What is needed
Scan the entries for lines with the word "trong" and copy those lines.

Given entries
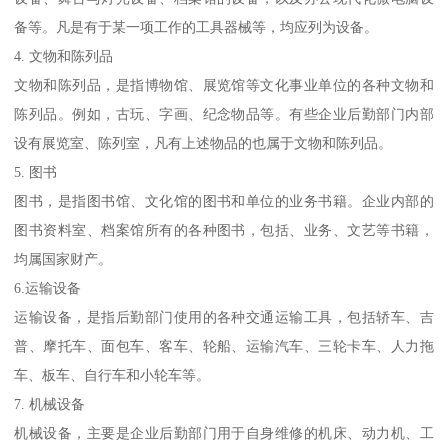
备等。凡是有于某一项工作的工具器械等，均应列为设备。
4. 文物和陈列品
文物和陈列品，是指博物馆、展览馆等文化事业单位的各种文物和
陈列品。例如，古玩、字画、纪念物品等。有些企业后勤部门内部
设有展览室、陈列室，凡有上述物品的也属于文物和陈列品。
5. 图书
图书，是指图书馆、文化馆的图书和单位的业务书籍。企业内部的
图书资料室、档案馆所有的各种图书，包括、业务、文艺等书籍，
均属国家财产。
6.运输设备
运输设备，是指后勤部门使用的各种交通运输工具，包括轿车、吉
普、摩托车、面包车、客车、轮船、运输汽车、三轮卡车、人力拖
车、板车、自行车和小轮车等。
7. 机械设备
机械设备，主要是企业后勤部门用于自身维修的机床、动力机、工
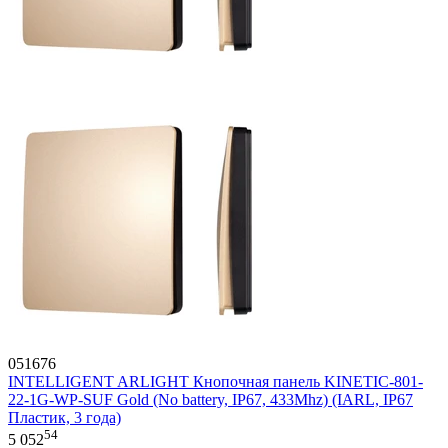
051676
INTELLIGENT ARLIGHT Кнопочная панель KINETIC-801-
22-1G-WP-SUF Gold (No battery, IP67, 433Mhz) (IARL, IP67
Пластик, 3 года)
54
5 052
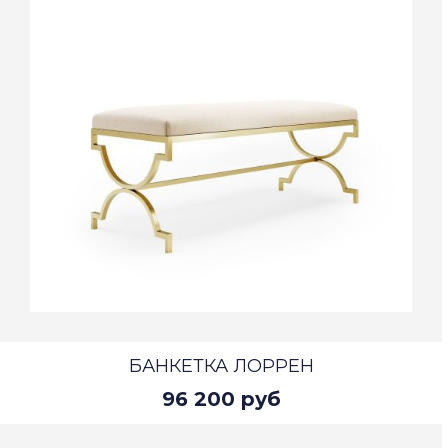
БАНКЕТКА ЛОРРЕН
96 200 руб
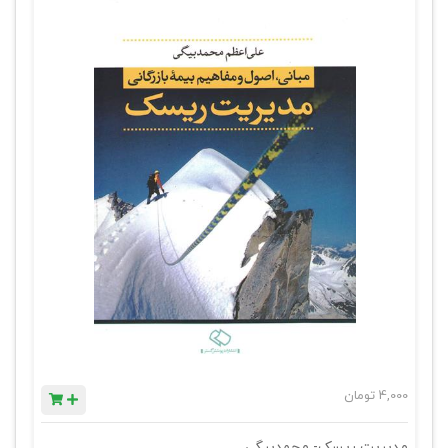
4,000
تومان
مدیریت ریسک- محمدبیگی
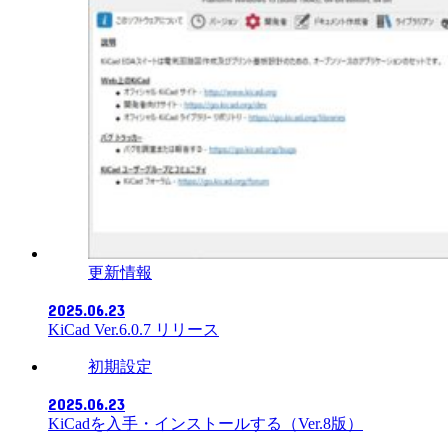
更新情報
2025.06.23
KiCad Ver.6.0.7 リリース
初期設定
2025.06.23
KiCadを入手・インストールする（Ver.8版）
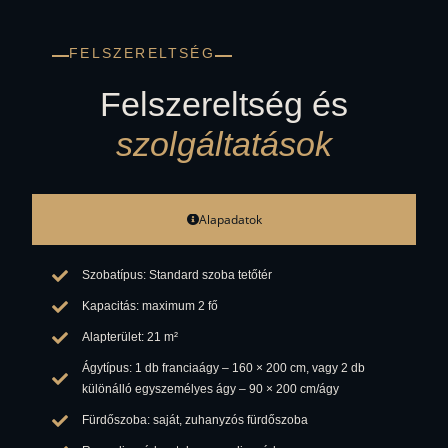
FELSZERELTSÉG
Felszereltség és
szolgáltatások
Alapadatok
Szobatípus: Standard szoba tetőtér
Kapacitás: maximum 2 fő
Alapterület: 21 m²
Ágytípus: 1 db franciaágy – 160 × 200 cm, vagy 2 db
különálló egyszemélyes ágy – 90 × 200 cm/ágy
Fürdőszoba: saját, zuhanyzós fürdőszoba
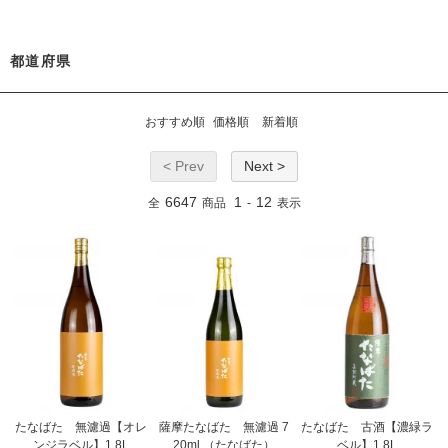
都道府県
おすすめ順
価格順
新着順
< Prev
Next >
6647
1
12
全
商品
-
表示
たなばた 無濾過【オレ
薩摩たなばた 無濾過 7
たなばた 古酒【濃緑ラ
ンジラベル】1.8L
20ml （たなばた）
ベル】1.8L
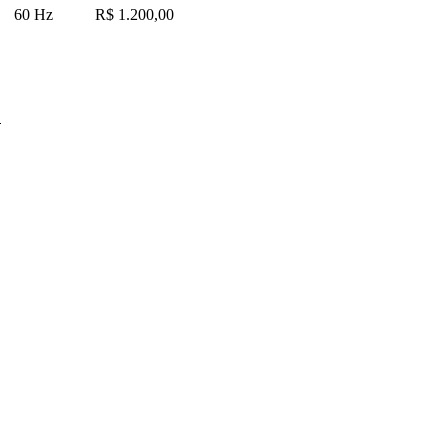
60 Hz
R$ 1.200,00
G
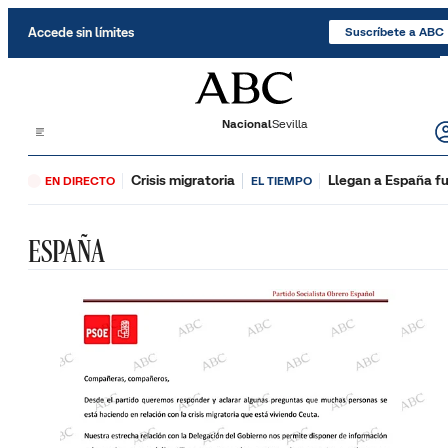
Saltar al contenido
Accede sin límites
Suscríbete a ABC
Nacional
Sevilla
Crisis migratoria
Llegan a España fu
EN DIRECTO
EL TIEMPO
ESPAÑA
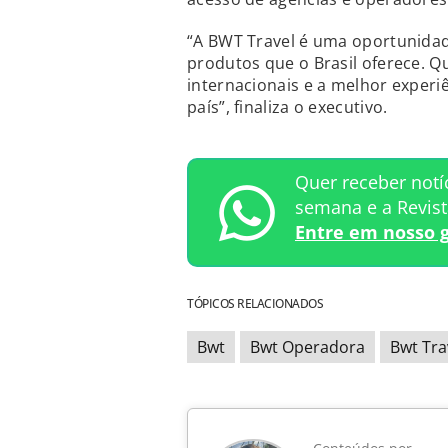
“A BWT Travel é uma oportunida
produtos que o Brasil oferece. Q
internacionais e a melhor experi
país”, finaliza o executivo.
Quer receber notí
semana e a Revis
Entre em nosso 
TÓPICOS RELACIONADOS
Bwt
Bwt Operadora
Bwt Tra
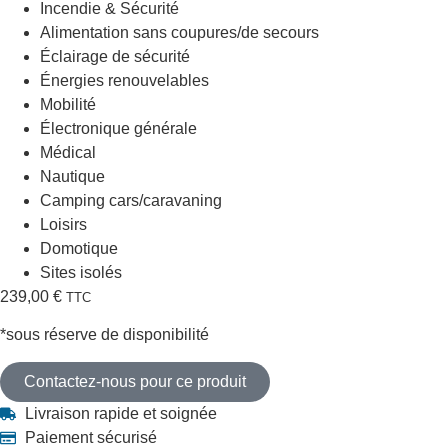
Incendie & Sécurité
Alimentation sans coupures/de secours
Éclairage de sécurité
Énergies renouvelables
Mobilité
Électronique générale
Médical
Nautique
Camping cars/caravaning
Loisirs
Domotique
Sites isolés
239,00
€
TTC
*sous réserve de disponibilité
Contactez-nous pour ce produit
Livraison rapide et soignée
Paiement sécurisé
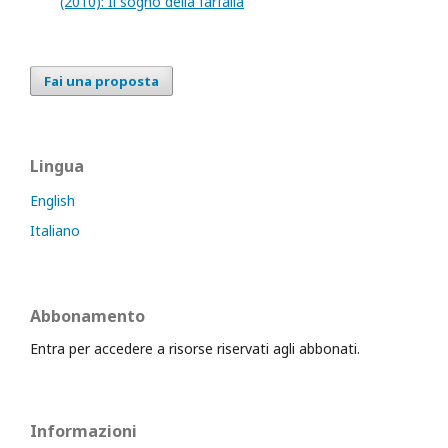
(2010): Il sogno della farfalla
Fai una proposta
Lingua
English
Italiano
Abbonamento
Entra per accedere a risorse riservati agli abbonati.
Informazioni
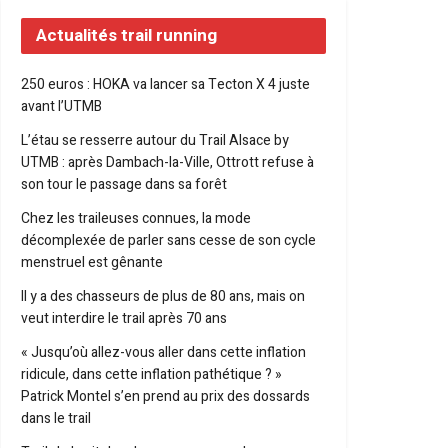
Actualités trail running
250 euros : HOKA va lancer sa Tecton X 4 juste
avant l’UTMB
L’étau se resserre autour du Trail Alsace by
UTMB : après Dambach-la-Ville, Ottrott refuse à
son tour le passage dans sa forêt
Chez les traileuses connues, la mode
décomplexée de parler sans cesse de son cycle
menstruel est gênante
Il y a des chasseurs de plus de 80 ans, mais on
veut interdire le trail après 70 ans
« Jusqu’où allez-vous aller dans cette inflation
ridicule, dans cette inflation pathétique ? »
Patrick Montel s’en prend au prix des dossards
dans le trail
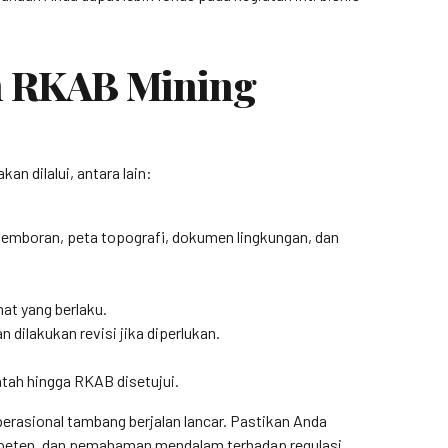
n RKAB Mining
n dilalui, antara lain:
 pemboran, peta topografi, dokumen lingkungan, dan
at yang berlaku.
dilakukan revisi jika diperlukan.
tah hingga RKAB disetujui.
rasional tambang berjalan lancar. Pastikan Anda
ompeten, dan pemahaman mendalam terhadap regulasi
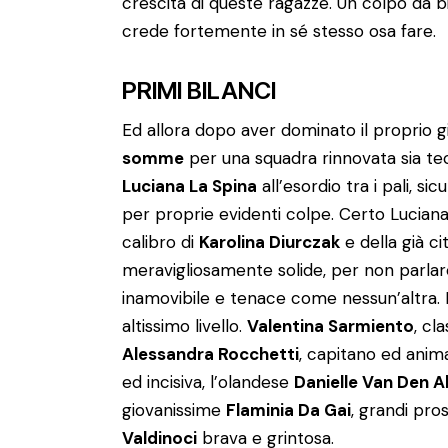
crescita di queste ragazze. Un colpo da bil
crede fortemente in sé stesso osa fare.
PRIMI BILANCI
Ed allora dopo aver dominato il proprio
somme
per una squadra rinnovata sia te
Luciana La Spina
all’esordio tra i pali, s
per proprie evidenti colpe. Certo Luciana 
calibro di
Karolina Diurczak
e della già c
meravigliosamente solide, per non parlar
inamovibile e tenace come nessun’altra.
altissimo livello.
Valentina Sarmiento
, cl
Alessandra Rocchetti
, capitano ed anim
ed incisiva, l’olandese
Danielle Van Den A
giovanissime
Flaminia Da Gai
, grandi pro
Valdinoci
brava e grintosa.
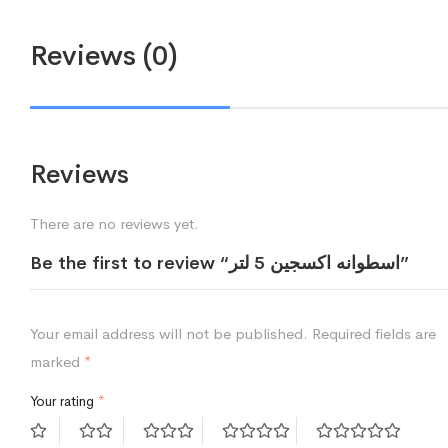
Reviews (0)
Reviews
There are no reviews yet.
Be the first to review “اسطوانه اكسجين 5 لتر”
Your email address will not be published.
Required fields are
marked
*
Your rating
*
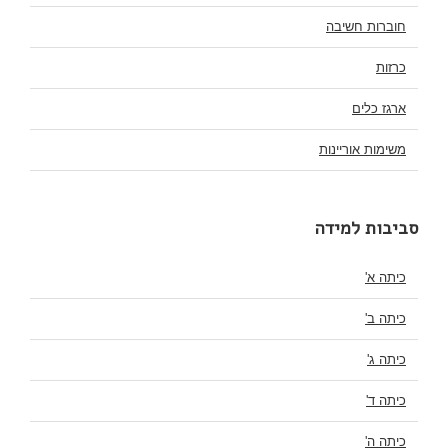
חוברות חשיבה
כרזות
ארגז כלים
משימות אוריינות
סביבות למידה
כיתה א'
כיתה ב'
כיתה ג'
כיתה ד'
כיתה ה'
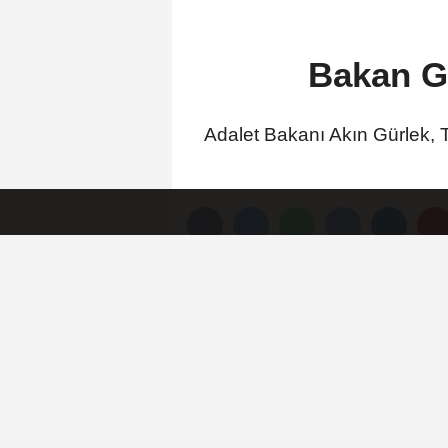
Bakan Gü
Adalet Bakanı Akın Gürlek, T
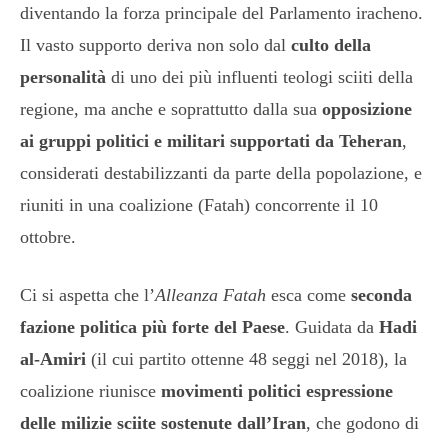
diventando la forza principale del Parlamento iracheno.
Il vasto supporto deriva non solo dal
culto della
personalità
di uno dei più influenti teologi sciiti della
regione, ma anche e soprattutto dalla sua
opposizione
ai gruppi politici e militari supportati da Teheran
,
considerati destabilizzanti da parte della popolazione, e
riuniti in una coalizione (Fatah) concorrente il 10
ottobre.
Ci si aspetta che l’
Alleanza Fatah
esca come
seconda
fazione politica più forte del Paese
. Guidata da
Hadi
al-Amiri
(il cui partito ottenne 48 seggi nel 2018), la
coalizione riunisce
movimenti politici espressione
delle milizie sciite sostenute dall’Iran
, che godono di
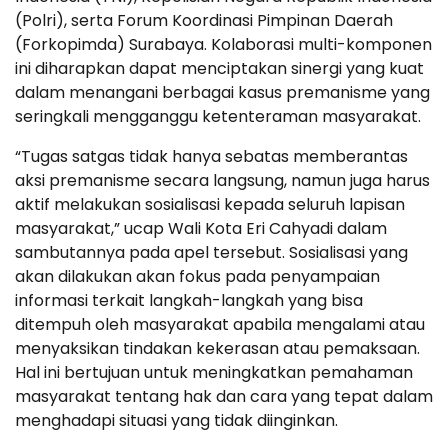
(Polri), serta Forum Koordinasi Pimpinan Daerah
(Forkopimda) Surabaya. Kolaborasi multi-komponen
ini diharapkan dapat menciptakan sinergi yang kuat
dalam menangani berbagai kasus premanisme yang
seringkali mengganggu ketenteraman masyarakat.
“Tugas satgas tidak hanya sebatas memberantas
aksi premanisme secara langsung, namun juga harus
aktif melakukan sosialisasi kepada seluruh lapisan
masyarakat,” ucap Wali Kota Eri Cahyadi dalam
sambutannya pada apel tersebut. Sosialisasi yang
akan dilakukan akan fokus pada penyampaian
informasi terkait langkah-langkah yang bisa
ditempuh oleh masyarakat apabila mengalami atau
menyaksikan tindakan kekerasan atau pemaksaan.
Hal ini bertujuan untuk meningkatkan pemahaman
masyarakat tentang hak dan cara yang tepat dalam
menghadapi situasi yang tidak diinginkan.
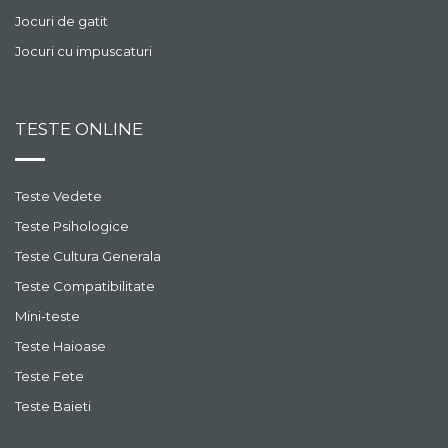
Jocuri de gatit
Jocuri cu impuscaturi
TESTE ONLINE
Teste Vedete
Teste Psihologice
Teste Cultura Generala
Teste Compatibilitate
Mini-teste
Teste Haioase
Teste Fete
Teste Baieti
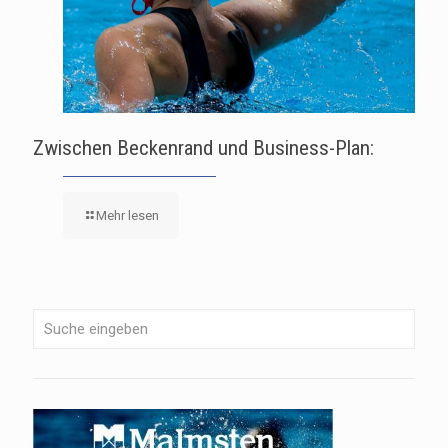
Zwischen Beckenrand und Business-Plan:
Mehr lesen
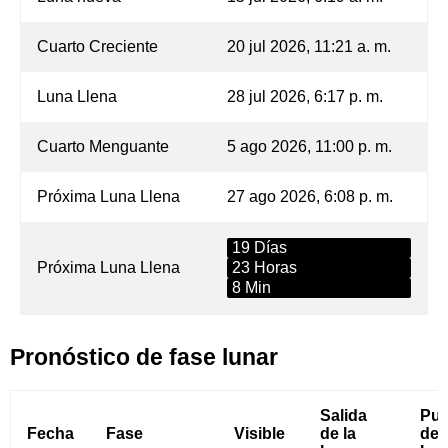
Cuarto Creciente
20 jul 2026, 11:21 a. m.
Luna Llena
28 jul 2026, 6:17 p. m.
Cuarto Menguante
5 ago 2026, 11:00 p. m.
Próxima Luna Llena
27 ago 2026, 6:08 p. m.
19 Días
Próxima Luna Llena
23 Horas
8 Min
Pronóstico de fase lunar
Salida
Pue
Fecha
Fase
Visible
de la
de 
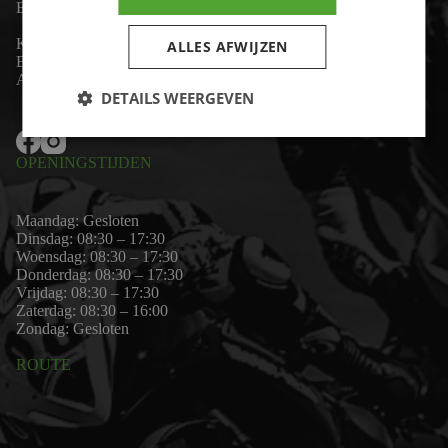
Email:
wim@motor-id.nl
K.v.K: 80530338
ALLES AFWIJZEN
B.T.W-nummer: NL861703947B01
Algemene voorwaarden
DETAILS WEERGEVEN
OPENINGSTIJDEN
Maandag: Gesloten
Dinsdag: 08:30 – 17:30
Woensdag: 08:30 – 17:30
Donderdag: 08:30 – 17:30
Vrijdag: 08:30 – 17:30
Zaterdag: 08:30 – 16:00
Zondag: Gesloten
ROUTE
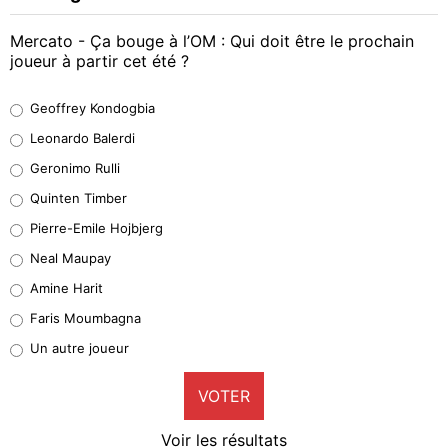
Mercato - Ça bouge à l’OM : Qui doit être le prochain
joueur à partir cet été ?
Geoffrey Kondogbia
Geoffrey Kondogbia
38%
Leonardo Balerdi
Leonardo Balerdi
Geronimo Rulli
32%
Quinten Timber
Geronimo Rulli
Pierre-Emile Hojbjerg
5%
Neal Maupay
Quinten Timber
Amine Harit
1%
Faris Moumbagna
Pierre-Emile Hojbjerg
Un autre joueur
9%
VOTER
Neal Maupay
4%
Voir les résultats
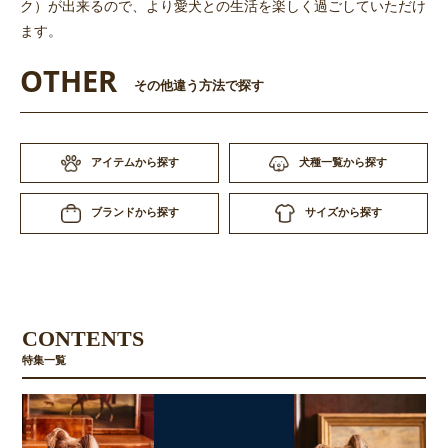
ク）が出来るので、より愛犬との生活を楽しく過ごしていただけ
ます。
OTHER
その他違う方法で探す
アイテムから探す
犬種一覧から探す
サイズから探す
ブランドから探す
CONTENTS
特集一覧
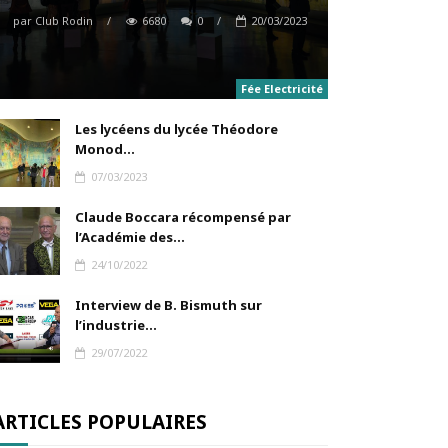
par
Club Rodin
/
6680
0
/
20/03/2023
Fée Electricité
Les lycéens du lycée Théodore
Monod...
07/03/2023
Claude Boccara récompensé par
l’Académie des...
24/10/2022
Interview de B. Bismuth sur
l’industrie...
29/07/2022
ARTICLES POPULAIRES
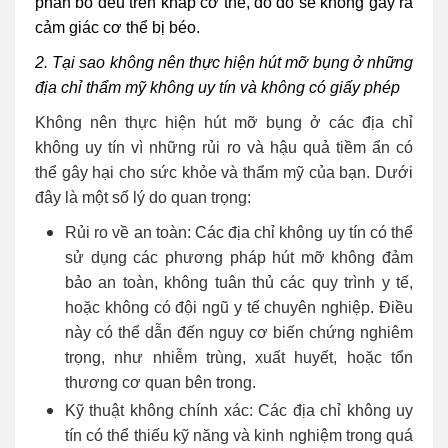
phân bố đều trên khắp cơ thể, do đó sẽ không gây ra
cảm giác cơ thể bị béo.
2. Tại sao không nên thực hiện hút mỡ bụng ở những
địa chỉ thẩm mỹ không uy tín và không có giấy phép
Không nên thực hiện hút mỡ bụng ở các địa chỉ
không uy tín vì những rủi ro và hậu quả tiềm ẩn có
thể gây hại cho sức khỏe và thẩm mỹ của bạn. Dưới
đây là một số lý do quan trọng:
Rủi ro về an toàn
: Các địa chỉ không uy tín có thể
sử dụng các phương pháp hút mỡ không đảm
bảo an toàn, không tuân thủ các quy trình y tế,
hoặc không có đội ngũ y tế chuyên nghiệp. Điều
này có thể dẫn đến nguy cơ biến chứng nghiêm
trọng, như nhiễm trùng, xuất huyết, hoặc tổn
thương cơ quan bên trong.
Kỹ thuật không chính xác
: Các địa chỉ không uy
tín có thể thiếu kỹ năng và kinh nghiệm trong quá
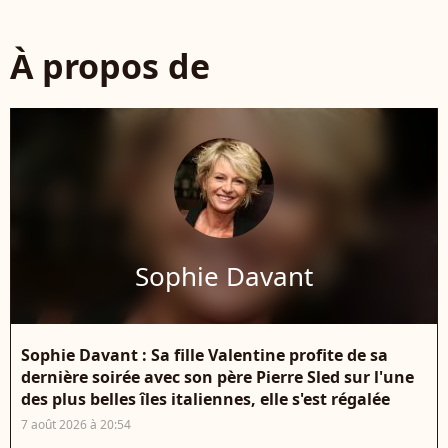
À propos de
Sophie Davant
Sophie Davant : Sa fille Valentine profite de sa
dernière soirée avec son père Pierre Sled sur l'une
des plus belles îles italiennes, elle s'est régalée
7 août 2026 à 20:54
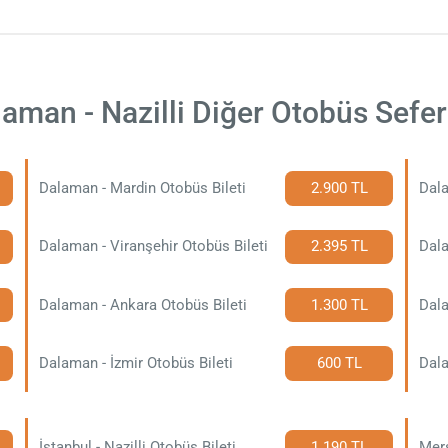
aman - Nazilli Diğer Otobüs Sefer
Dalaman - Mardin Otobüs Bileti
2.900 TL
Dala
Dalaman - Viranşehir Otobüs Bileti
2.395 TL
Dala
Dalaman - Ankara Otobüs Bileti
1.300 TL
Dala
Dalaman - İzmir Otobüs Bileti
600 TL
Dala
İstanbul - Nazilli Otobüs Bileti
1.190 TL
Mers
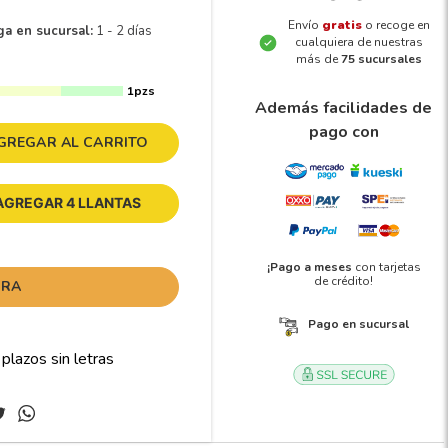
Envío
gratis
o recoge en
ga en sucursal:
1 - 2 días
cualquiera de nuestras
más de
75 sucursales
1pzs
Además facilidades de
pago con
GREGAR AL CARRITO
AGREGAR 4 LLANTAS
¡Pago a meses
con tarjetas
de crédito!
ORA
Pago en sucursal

Written answer
thương cơ quan bên trong.
tín có thể thiếu kỹ năng và kinh nghiệm trong quá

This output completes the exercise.